North Dakota woman arrested for allegedly killing boyfriend with poison; police cite "financial motives"
A woman in North Dakota was arrested and charged this week for allegedly killing her boyfriend, who died from poisoning last month, police said. They believe the suspect, identified as 47-year-old Ina Thea Kenoyer, may have had murdered Steven Edward Riley, Jr. for financial reasons.
Kenoyer was taken into custody Monday and charged with class AA felony murder, the Minot Police Department said in a news release shared to its Facebook page. In North Dakota, a class AA felony could carry a maximum penalty of life in prison without the possibility of parole if there is a conviction.

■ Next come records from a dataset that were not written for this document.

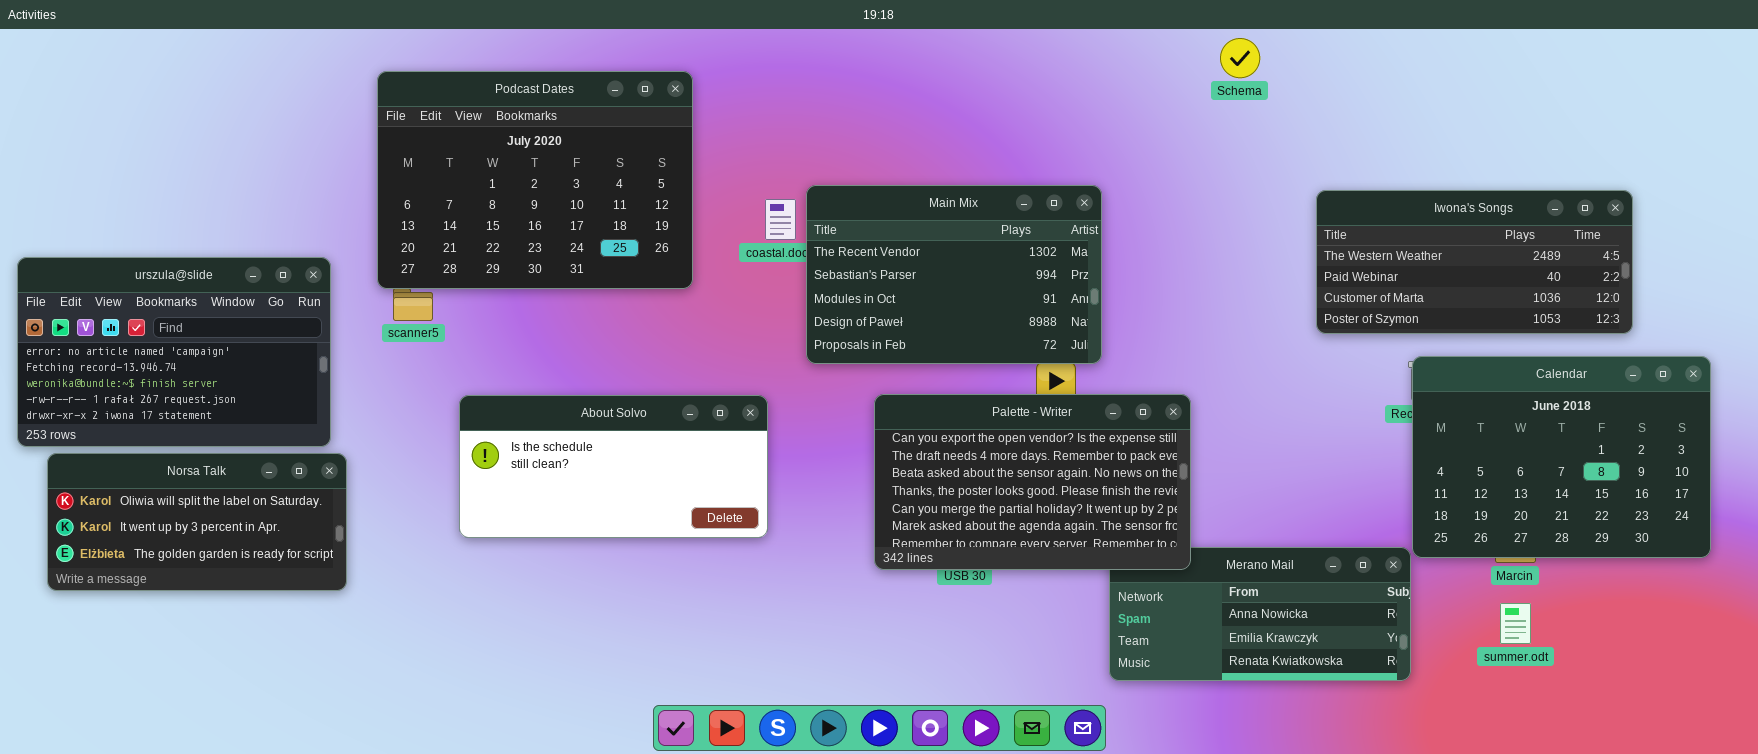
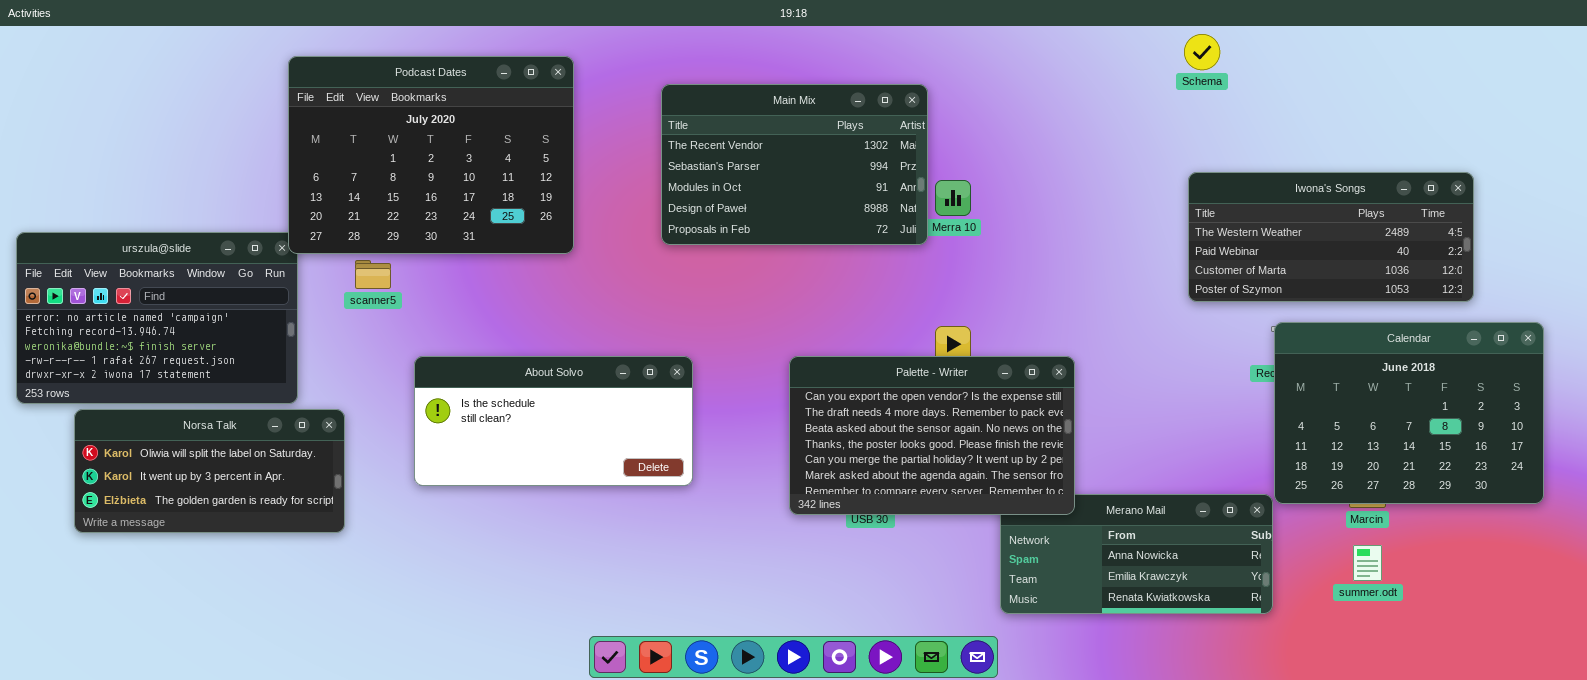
Schema: [1220,38,1260,78] -> [1184,34,1220,70], moved
Podcast Dates: [377,71,693,289] -> [288,56,574,254], moved
Main Mix: [806,185,1102,364] -> [661,84,928,245], moved
Norsa Talk: [47,453,347,591] -> [74,409,345,533], moved

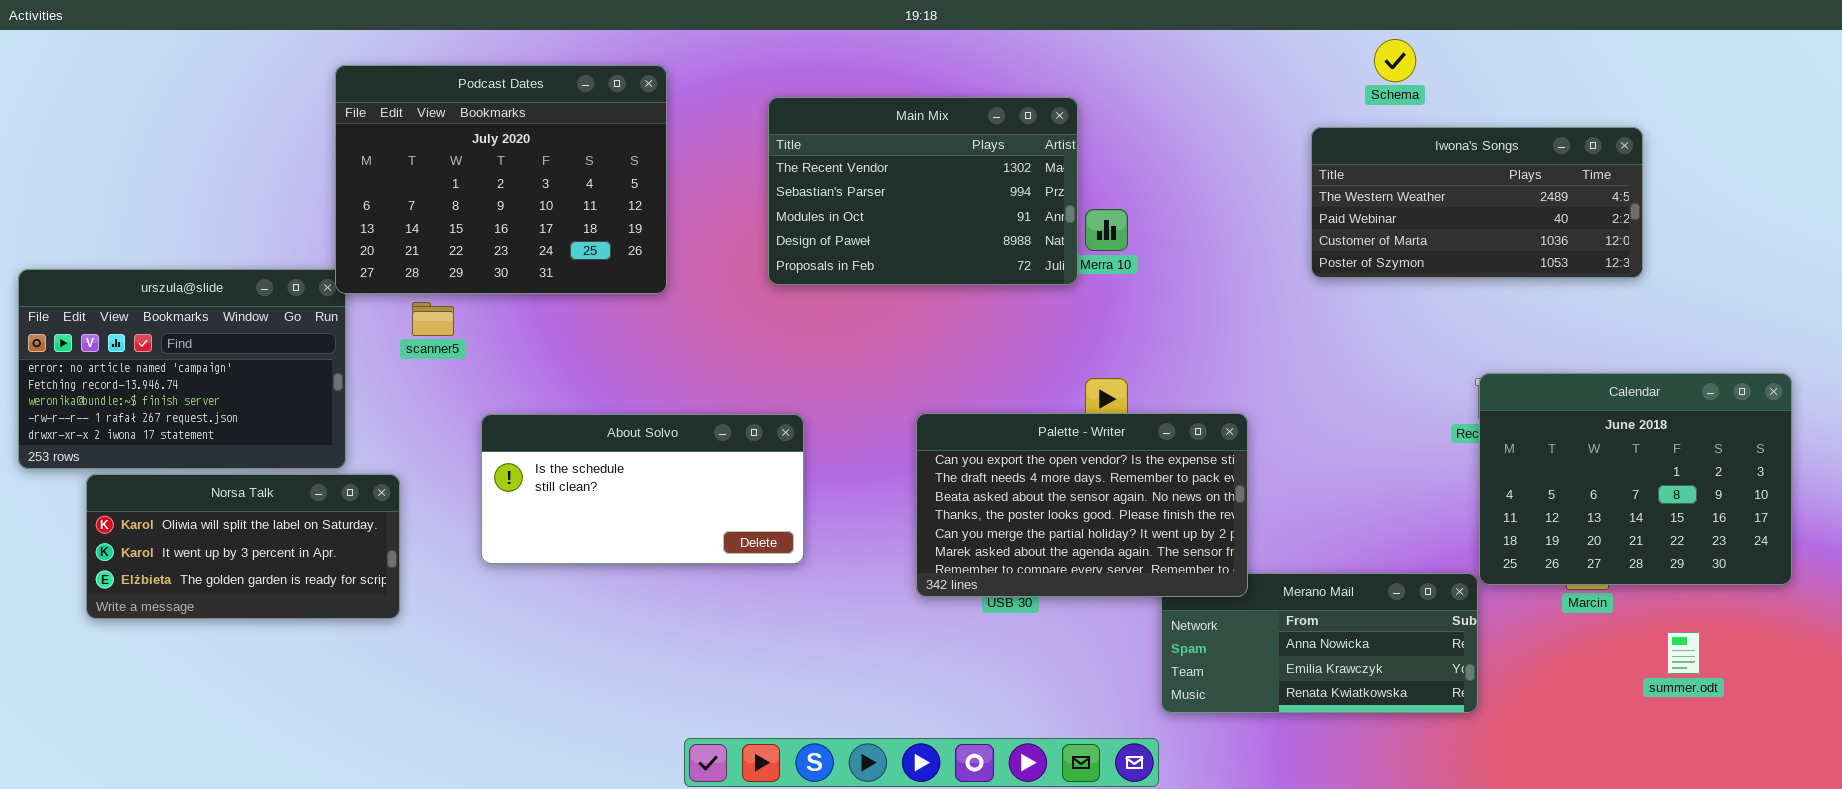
Iwona's Songs: [1188,172,1474,302] -> [1311,127,1643,278], moved
summer.odt: [1353,545,1382,581] -> [1667,632,1700,674], moved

Police charged Kenoyer in the death of Riley, a 51-year-old man from Minot, a city in North Dakota about 50 miles south of the Canadian border. Riley was in a relationship with Kenoyer, who is also from Minot, police said.
Riley died on Sept. 5 at a hospital in Bismarck after being transferred there from a local hospital in Minot. Results of a subsequent autopsy determined that Riley's official cause of death was poisoning. Police believe that Kenoyer "had financial motives to murder Riley," they said. Kenoyer is being held at the Ward County Jail in Minot.
"This case was extremely complex," said Capt. Dale Plessas, the investigations commander at the Minot Police Department, in a statement. "Thank you to everyone who provided us with information that helped our investigators piece this together."
An investigation into Kenoyer and the circumstances leading up to Riley's death is still ongoing.
The alleged incident in North Dakota marked at least the fourth time this year that someone has been accused of using poison to kill their spouse or partner in the U.S. Just last week, a poison specialist and former medical resident at the Mayo Clinic in Minnesota was charged with fatally poisoning his wife, a 32-year-old pharmacist who died in August.
In May, the author of a children's book on grief was accused of killing her husband by poisoning him with a lethal dose of fentanyl at their home in Utah. And, in March, a Colorado dentist was arrested on suspicion of first-degree murder after police say he laced his wife's pre-workout shakes with arsenic and cyanide.